Returning to the movie, Komal goes to the beach with some of her friends, complete with a plan to frame Raj (who is tagging along, of course) for inappropriate behavior. But before she can put her plan to action, Junior (remember him?) shows up with three jeeploads of armed goons, so Raj must save her. There are some particularly notable bits during this scene. Raj runs into the surf to save Komar from the gunmen and they dive under the water to escape the bullets. But then in the very next shot, Komar and Raj somehow appear on Raj's motorcycle behind the gunmen. A few scenes later in a forest, Raj takes out the heavily armed gunmen with a knife and his bare hands, yet he never picks up any of the gunmen's weapons to use against them!

"Thank you sir, may I have another?"
Spending the night in the forest, Komar has a dream about her future with Raj, and of course it takes the form of a music video. A pretty bad one, too. Our favorite bit involves Raj spraying Komar with a hose. Then they both frolic in the spray. Hey, who is holding the hose now? At first it was Freudian, now it's just weird and disturbing. But it signifies the fact that they are in love. Raj even asks for Komar's hand in marriage, and Balraj approves.

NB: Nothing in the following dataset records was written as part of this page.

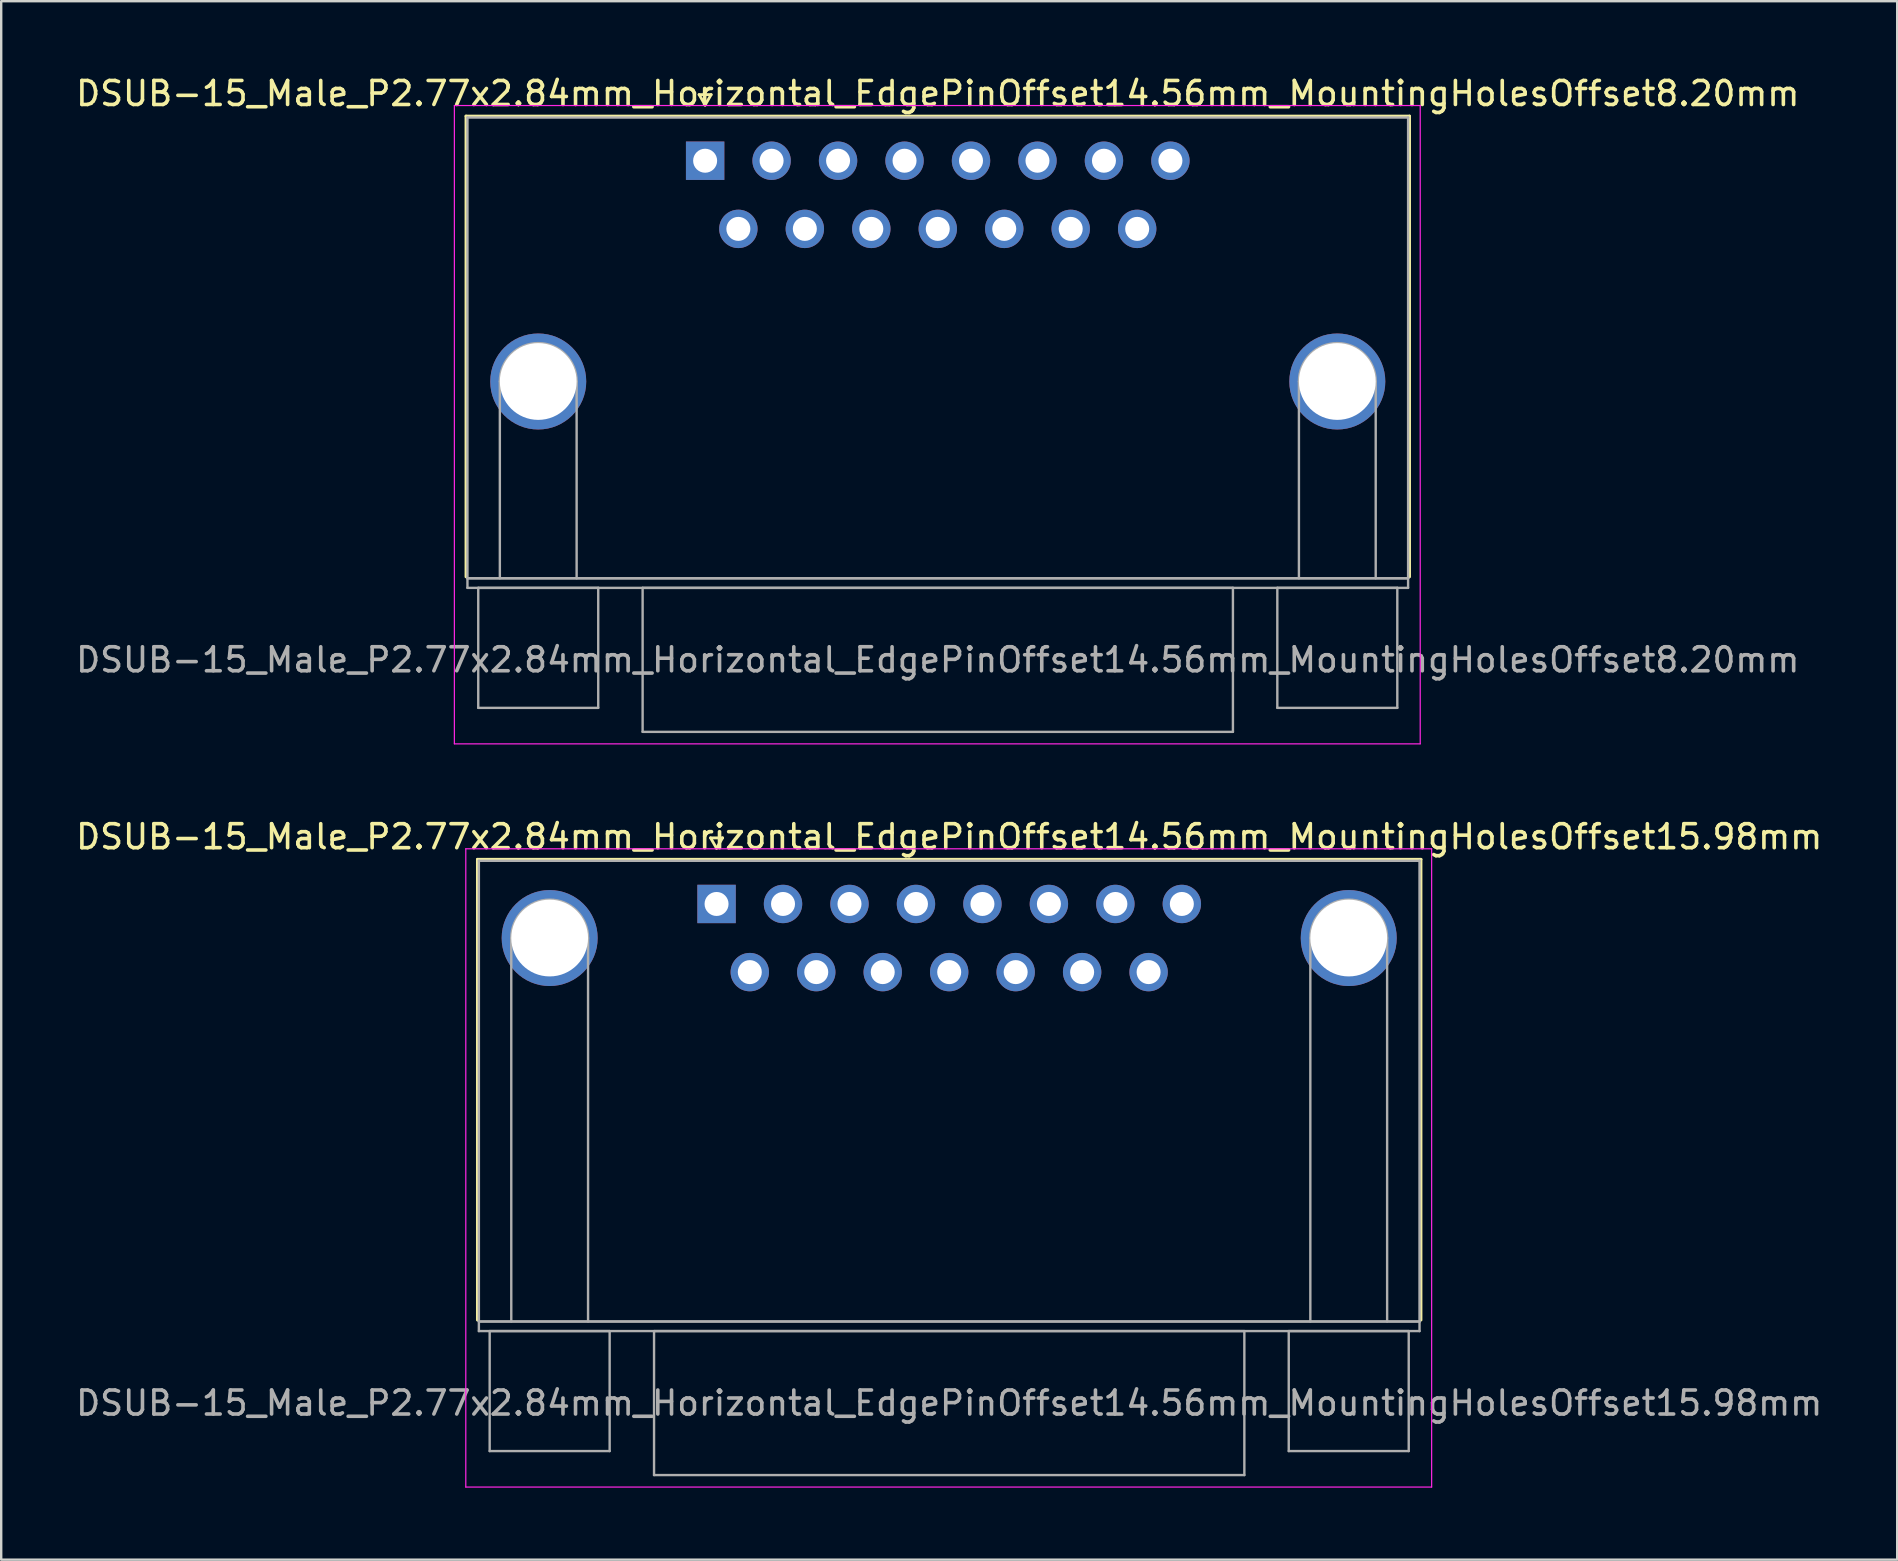
<source format=kicad_pcb>
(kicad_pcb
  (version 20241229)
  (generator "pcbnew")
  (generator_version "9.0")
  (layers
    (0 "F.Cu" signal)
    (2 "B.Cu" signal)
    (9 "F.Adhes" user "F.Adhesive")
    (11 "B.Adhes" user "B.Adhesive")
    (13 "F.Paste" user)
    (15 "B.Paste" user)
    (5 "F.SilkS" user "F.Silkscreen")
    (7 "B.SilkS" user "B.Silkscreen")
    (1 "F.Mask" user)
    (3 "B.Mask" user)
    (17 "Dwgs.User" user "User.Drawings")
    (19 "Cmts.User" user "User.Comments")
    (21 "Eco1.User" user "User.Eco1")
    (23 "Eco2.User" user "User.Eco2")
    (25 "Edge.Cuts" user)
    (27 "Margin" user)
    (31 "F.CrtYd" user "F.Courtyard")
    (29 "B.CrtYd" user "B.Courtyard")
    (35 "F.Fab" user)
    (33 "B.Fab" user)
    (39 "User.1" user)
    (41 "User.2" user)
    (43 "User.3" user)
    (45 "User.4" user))
  (footprint "DSUB-15_Male_P2.77x2.84mm_Horizontal_EdgePinOffset14.56mm_MountingHolesOffset15.98mm"
    (layer "F.Cu")
    (at 26.811 34.621)
    (property "Reference" "DSUB-15_Male_P2.77x2.84mm_Horizontal_EdgePinOffset14.56mm_MountingHolesOffset15.98mm" (at 9.695 -2.8 0) (layer "F.SilkS") (effects (font (size 1 1) (thickness 0.15))))
    (attr through_hole)
    (fp_line (start -9.965 -1.86) (end 29.355 -1.86) (stroke (width 0.12) (type solid)) (layer "F.SilkS"))
    (fp_line (start -9.965 17.34) (end -9.965 -1.86) (stroke (width 0.12) (type solid)) (layer "F.SilkS"))
    (fp_line (start -0.25 -2.754) (end 0.25 -2.754) (stroke (width 0.12) (type solid)) (layer "F.SilkS"))
    (fp_line (start 0 -2.321) (end -0.25 -2.754) (stroke (width 0.12) (type solid)) (layer "F.SilkS"))
    (fp_line (start 0.25 -2.754) (end 0 -2.321) (stroke (width 0.12) (type solid)) (layer "F.SilkS"))
    (fp_line (start 29.355 -1.86) (end 29.355 17.34) (stroke (width 0.12) (type solid)) (layer "F.SilkS"))
    (fp_line (start -10.45 -2.3) (end -10.45 24.3) (stroke (width 0.05) (type solid)) (layer "F.CrtYd"))
    (fp_line (start -10.45 24.3) (end 29.8 24.3) (stroke (width 0.05) (type solid)) (layer "F.CrtYd"))
    (fp_line (start 29.8 -2.3) (end -10.45 -2.3) (stroke (width 0.05) (type solid)) (layer "F.CrtYd"))
    (fp_line (start 29.8 24.3) (end 29.8 -2.3) (stroke (width 0.05) (type solid)) (layer "F.CrtYd"))
    (fp_line (start -9.905 -1.8) (end -9.905 17.4) (stroke (width 0.1) (type solid)) (layer "F.Fab"))
    (fp_line (start -9.905 17.4) (end -9.905 17.8) (stroke (width 0.1) (type solid)) (layer "F.Fab"))
    (fp_line (start -9.905 17.4) (end 29.295 17.4) (stroke (width 0.1) (type solid)) (layer "F.Fab"))
    (fp_line (start -9.905 17.8) (end 29.295 17.8) (stroke (width 0.1) (type solid)) (layer "F.Fab"))
    (fp_line (start -9.455 17.8) (end -9.455 22.8) (stroke (width 0.1) (type solid)) (layer "F.Fab"))
    (fp_line (start -9.455 22.8) (end -4.455 22.8) (stroke (width 0.1) (type solid)) (layer "F.Fab"))
    (fp_line (start -8.555 17.4) (end -8.555 1.42) (stroke (width 0.1) (type solid)) (layer "F.Fab"))
    (fp_line (start -5.355 17.4) (end -5.355 1.42) (stroke (width 0.1) (type solid)) (layer "F.Fab"))
    (fp_line (start -4.455 17.8) (end -9.455 17.8) (stroke (width 0.1) (type solid)) (layer "F.Fab"))
    (fp_line (start -4.455 22.8) (end -4.455 17.8) (stroke (width 0.1) (type solid)) (layer "F.Fab"))
    (fp_line (start -2.605 17.8) (end -2.605 23.8) (stroke (width 0.1) (type solid)) (layer "F.Fab"))
    (fp_line (start -2.605 23.8) (end 21.995 23.8) (stroke (width 0.1) (type solid)) (layer "F.Fab"))
    (fp_line (start 21.995 17.8) (end -2.605 17.8) (stroke (width 0.1) (type solid)) (layer "F.Fab"))
    (fp_line (start 21.995 23.8) (end 21.995 17.8) (stroke (width 0.1) (type solid)) (layer "F.Fab"))
    (fp_line (start 23.845 17.8) (end 23.845 22.8) (stroke (width 0.1) (type solid)) (layer "F.Fab"))
    (fp_line (start 23.845 22.8) (end 28.845 22.8) (stroke (width 0.1) (type solid)) (layer "F.Fab"))
    (fp_line (start 24.745 17.4) (end 24.745 1.42) (stroke (width 0.1) (type solid)) (layer "F.Fab"))
    (fp_line (start 27.945 17.4) (end 27.945 1.42) (stroke (width 0.1) (type solid)) (layer "F.Fab"))
    (fp_line (start 28.845 17.8) (end 23.845 17.8) (stroke (width 0.1) (type solid)) (layer "F.Fab"))
    (fp_line (start 28.845 22.8) (end 28.845 17.8) (stroke (width 0.1) (type solid)) (layer "F.Fab"))
    (fp_line (start 29.295 -1.8) (end -9.905 -1.8) (stroke (width 0.1) (type solid)) (layer "F.Fab"))
    (fp_line (start 29.295 17.4) (end -9.905 17.4) (stroke (width 0.1) (type solid)) (layer "F.Fab"))
    (fp_line (start 29.295 17.4) (end 29.295 -1.8) (stroke (width 0.1) (type solid)) (layer "F.Fab"))
    (fp_line (start 29.295 17.8) (end 29.295 17.4) (stroke (width 0.1) (type solid)) (layer "F.Fab"))
    (fp_arc (start -8.555 1.42) (mid -6.955 -0.18) (end -5.355 1.42) (stroke (width 0.1) (type solid)) (layer "F.Fab"))
    (fp_arc (start 24.745 1.42) (mid 26.345 -0.18) (end 27.945 1.42) (stroke (width 0.1) (type solid)) (layer "F.Fab"))
    (fp_text user "${REFERENCE}" (at 9.695 20.8 0) (layer "F.Fab") (effects (font (size 1 1) (thickness 0.15))))
    (pad "0" thru_hole circle (at -6.955 1.42) (size 4 4) (drill 3.2) (layers "*.Cu" "*.Mask"))
    (pad "0" thru_hole circle (at 26.345 1.42) (size 4 4) (drill 3.2) (layers "*.Cu" "*.Mask"))
    (pad "1" thru_hole rect (at 0 0) (size 1.6 1.6) (drill 1) (layers "*.Cu" "*.Mask"))
    (pad "2" thru_hole circle (at 2.77 0) (size 1.6 1.6) (drill 1) (layers "*.Cu" "*.Mask"))
    (pad "3" thru_hole circle (at 5.54 0) (size 1.6 1.6) (drill 1) (layers "*.Cu" "*.Mask"))
    (pad "4" thru_hole circle (at 8.31 0) (size 1.6 1.6) (drill 1) (layers "*.Cu" "*.Mask"))
    (pad "5" thru_hole circle (at 11.08 0) (size 1.6 1.6) (drill 1) (layers "*.Cu" "*.Mask"))
    (pad "6" thru_hole circle (at 13.85 0) (size 1.6 1.6) (drill 1) (layers "*.Cu" "*.Mask"))
    (pad "7" thru_hole circle (at 16.62 0) (size 1.6 1.6) (drill 1) (layers "*.Cu" "*.Mask"))
    (pad "8" thru_hole circle (at 19.39 0) (size 1.6 1.6) (drill 1) (layers "*.Cu" "*.Mask"))
    (pad "9" thru_hole circle (at 1.385 2.84) (size 1.6 1.6) (drill 1) (layers "*.Cu" "*.Mask"))
    (pad "10" thru_hole circle (at 4.155 2.84) (size 1.6 1.6) (drill 1) (layers "*.Cu" "*.Mask"))
    (pad "11" thru_hole circle (at 6.925 2.84) (size 1.6 1.6) (drill 1) (layers "*.Cu" "*.Mask"))
    (pad "12" thru_hole circle (at 9.695 2.84) (size 1.6 1.6) (drill 1) (layers "*.Cu" "*.Mask"))
    (pad "13" thru_hole circle (at 12.465 2.84) (size 1.6 1.6) (drill 1) (layers "*.Cu" "*.Mask"))
    (pad "14" thru_hole circle (at 15.235 2.84) (size 1.6 1.6) (drill 1) (layers "*.Cu" "*.Mask"))
    (pad "15" thru_hole circle (at 18.005 2.84) (size 1.6 1.6) (drill 1) (layers "*.Cu" "*.Mask")))
  (footprint "DSUB-15_Male_P2.77x2.84mm_Horizontal_EdgePinOffset14.56mm_MountingHolesOffset8.20mm"
    (layer "F.Cu")
    (at 26.335 3.648)
    (property "Reference" "DSUB-15_Male_P2.77x2.84mm_Horizontal_EdgePinOffset14.56mm_MountingHolesOffset8.20mm" (at 9.695 -2.8 0) (layer "F.SilkS") (effects (font (size 1 1) (thickness 0.15))))
    (attr through_hole)
    (fp_line (start -9.965 -1.86) (end 29.355 -1.86) (stroke (width 0.12) (type solid)) (layer "F.SilkS"))
    (fp_line (start -9.965 17.34) (end -9.965 -1.86) (stroke (width 0.12) (type solid)) (layer "F.SilkS"))
    (fp_line (start -0.25 -2.754) (end 0.25 -2.754) (stroke (width 0.12) (type solid)) (layer "F.SilkS"))
    (fp_line (start 0 -2.321) (end -0.25 -2.754) (stroke (width 0.12) (type solid)) (layer "F.SilkS"))
    (fp_line (start 0.25 -2.754) (end 0 -2.321) (stroke (width 0.12) (type solid)) (layer "F.SilkS"))
    (fp_line (start 29.355 -1.86) (end 29.355 17.34) (stroke (width 0.12) (type solid)) (layer "F.SilkS"))
    (fp_line (start -10.45 -2.3) (end -10.45 24.3) (stroke (width 0.05) (type solid)) (layer "F.CrtYd"))
    (fp_line (start -10.45 24.3) (end 29.8 24.3) (stroke (width 0.05) (type solid)) (layer "F.CrtYd"))
    (fp_line (start 29.8 -2.3) (end -10.45 -2.3) (stroke (width 0.05) (type solid)) (layer "F.CrtYd"))
    (fp_line (start 29.8 24.3) (end 29.8 -2.3) (stroke (width 0.05) (type solid)) (layer "F.CrtYd"))
    (fp_line (start -9.905 -1.8) (end -9.905 17.4) (stroke (width 0.1) (type solid)) (layer "F.Fab"))
    (fp_line (start -9.905 17.4) (end -9.905 17.8) (stroke (width 0.1) (type solid)) (layer "F.Fab"))
    (fp_line (start -9.905 17.4) (end 29.295 17.4) (stroke (width 0.1) (type solid)) (layer "F.Fab"))
    (fp_line (start -9.905 17.8) (end 29.295 17.8) (stroke (width 0.1) (type solid)) (layer "F.Fab"))
    (fp_line (start -9.455 17.8) (end -9.455 22.8) (stroke (width 0.1) (type solid)) (layer "F.Fab"))
    (fp_line (start -9.455 22.8) (end -4.455 22.8) (stroke (width 0.1) (type solid)) (layer "F.Fab"))
    (fp_line (start -8.555 17.4) (end -8.555 9.2) (stroke (width 0.1) (type solid)) (layer "F.Fab"))
    (fp_line (start -5.355 17.4) (end -5.355 9.2) (stroke (width 0.1) (type solid)) (layer "F.Fab"))
    (fp_line (start -4.455 17.8) (end -9.455 17.8) (stroke (width 0.1) (type solid)) (layer "F.Fab"))
    (fp_line (start -4.455 22.8) (end -4.455 17.8) (stroke (width 0.1) (type solid)) (layer "F.Fab"))
    (fp_line (start -2.605 17.8) (end -2.605 23.8) (stroke (width 0.1) (type solid)) (layer "F.Fab"))
    (fp_line (start -2.605 23.8) (end 21.995 23.8) (stroke (width 0.1) (type solid)) (layer "F.Fab"))
    (fp_line (start 21.995 17.8) (end -2.605 17.8) (stroke (width 0.1) (type solid)) (layer "F.Fab"))
    (fp_line (start 21.995 23.8) (end 21.995 17.8) (stroke (width 0.1) (type solid)) (layer "F.Fab"))
    (fp_line (start 23.845 17.8) (end 23.845 22.8) (stroke (width 0.1) (type solid)) (layer "F.Fab"))
    (fp_line (start 23.845 22.8) (end 28.845 22.8) (stroke (width 0.1) (type solid)) (layer "F.Fab"))
    (fp_line (start 24.745 17.4) (end 24.745 9.2) (stroke (width 0.1) (type solid)) (layer "F.Fab"))
    (fp_line (start 27.945 17.4) (end 27.945 9.2) (stroke (width 0.1) (type solid)) (layer "F.Fab"))
    (fp_line (start 28.845 17.8) (end 23.845 17.8) (stroke (width 0.1) (type solid)) (layer "F.Fab"))
    (fp_line (start 28.845 22.8) (end 28.845 17.8) (stroke (width 0.1) (type solid)) (layer "F.Fab"))
    (fp_line (start 29.295 -1.8) (end -9.905 -1.8) (stroke (width 0.1) (type solid)) (layer "F.Fab"))
    (fp_line (start 29.295 17.4) (end -9.905 17.4) (stroke (width 0.1) (type solid)) (layer "F.Fab"))
    (fp_line (start 29.295 17.4) (end 29.295 -1.8) (stroke (width 0.1) (type solid)) (layer "F.Fab"))
    (fp_line (start 29.295 17.8) (end 29.295 17.4) (stroke (width 0.1) (type solid)) (layer "F.Fab"))
    (fp_arc (start -8.555 9.2) (mid -6.955 7.6) (end -5.355 9.2) (stroke (width 0.1) (type solid)) (layer "F.Fab"))
    (fp_arc (start 24.745 9.2) (mid 26.345 7.6) (end 27.945 9.2) (stroke (width 0.1) (type solid)) (layer "F.Fab"))
    (fp_text user "${REFERENCE}" (at 9.695 20.8 0) (layer "F.Fab") (effects (font (size 1 1) (thickness 0.15))))
    (pad "0" thru_hole circle (at -6.955 9.2) (size 4 4) (drill 3.2) (layers "*.Cu" "*.Mask"))
    (pad "0" thru_hole circle (at 26.345 9.2) (size 4 4) (drill 3.2) (layers "*.Cu" "*.Mask"))
    (pad "1" thru_hole rect (at 0 0) (size 1.6 1.6) (drill 1) (layers "*.Cu" "*.Mask"))
    (pad "2" thru_hole circle (at 2.77 0) (size 1.6 1.6) (drill 1) (layers "*.Cu" "*.Mask"))
    (pad "3" thru_hole circle (at 5.54 0) (size 1.6 1.6) (drill 1) (layers "*.Cu" "*.Mask"))
    (pad "4" thru_hole circle (at 8.31 0) (size 1.6 1.6) (drill 1) (layers "*.Cu" "*.Mask"))
    (pad "5" thru_hole circle (at 11.08 0) (size 1.6 1.6) (drill 1) (layers "*.Cu" "*.Mask"))
    (pad "6" thru_hole circle (at 13.85 0) (size 1.6 1.6) (drill 1) (layers "*.Cu" "*.Mask"))
    (pad "7" thru_hole circle (at 16.62 0) (size 1.6 1.6) (drill 1) (layers "*.Cu" "*.Mask"))
    (pad "8" thru_hole circle (at 19.39 0) (size 1.6 1.6) (drill 1) (layers "*.Cu" "*.Mask"))
    (pad "9" thru_hole circle (at 1.385 2.84) (size 1.6 1.6) (drill 1) (layers "*.Cu" "*.Mask"))
    (pad "10" thru_hole circle (at 4.155 2.84) (size 1.6 1.6) (drill 1) (layers "*.Cu" "*.Mask"))
    (pad "11" thru_hole circle (at 6.925 2.84) (size 1.6 1.6) (drill 1) (layers "*.Cu" "*.Mask"))
    (pad "12" thru_hole circle (at 9.695 2.84) (size 1.6 1.6) (drill 1) (layers "*.Cu" "*.Mask"))
    (pad "13" thru_hole circle (at 12.465 2.84) (size 1.6 1.6) (drill 1) (layers "*.Cu" "*.Mask"))
    (pad "14" thru_hole circle (at 15.235 2.84) (size 1.6 1.6) (drill 1) (layers "*.Cu" "*.Mask"))
    (pad "15" thru_hole circle (at 18.005 2.84) (size 1.6 1.6) (drill 1) (layers "*.Cu" "*.Mask")))
  (gr_rect
    (start -3 -3)
    (end 76.012 61.947)
    (stroke (width 0.1) (type default))
    (fill no)
    (layer "Edge.Cuts")))
</source>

At this point, an hour and a half in, we still haven't seen the plot rear its head. Balraj takes Raj to the airport to greet his ward Nihal. While Balraj is in the airport bookstore looking over the Mario Puzo novels, Raj spots Nihal, and guess what? Nihal is the man who attacked his sister at the beginning of the movie!

So finally the story's real conflict kicks in. Raj has sworn a blood oath to kill Nihal. Balraj has sworn to protect Nihal. Komar is caught in between, because Raj will very likely have to kill her father to get to Nihal. And Zorawar is still around, anxious to use this situation to exact revenge on Balraj.

This movie is long, long, long. It's an hour and a half before the real plot shows up, and then it's another hour before that plot is resolved, and not much happens in that last hour. There is a musical number where Komar tries to use song and belly dancing to convince Raj to give up his blood oath, but he's unmovable. The climax, when it finally does come, is pretty unbelievable.

As the second Bollywood feature we've seen in as many weeks, we have to ask: are Indian bladders larger than those of Americans? How do these people sit through films of this length -- and our plot synopsis of this film is already longer than our entire reviews of American films -- without a break to pee? Perhaps the musical numbers are more a matter of necessity than anything else; at least it gives you a rhythm to tap your foot to as you try to concentrate on anything but that large Cherry Coke you downed thirty minutes ago. The only recent Western film of comparable length was Titanic, although the amount of water sloshing around at the end of that movie didn't help matters. Perhaps this is the way the citizens of India are training for some secret Olympic event. "Ladies and Gentlemen, the country with the world record for 'holding it' -- India!"

What's that you say? Indian films have intermissions? (Insert Bruce Campbell swagger here) Guess our Indian friends are human after all!

Finally, a word about the title of this film, which qualified it for the Month of Z: The word Zulmi apparently has a double meaning. Zulm means atrocity, and zulmi would generally means somebody who commits atrocities, or perhaps someone who is excessively cruel. On another level, however, a zulmi can be a woman who is so beautiful that her stunning good looks cause pain to men around her. What a wonderful language Hindi is. We wonder if they have a word for the particular pain one feels watching an aimless, overly long rip-off of other, better movies.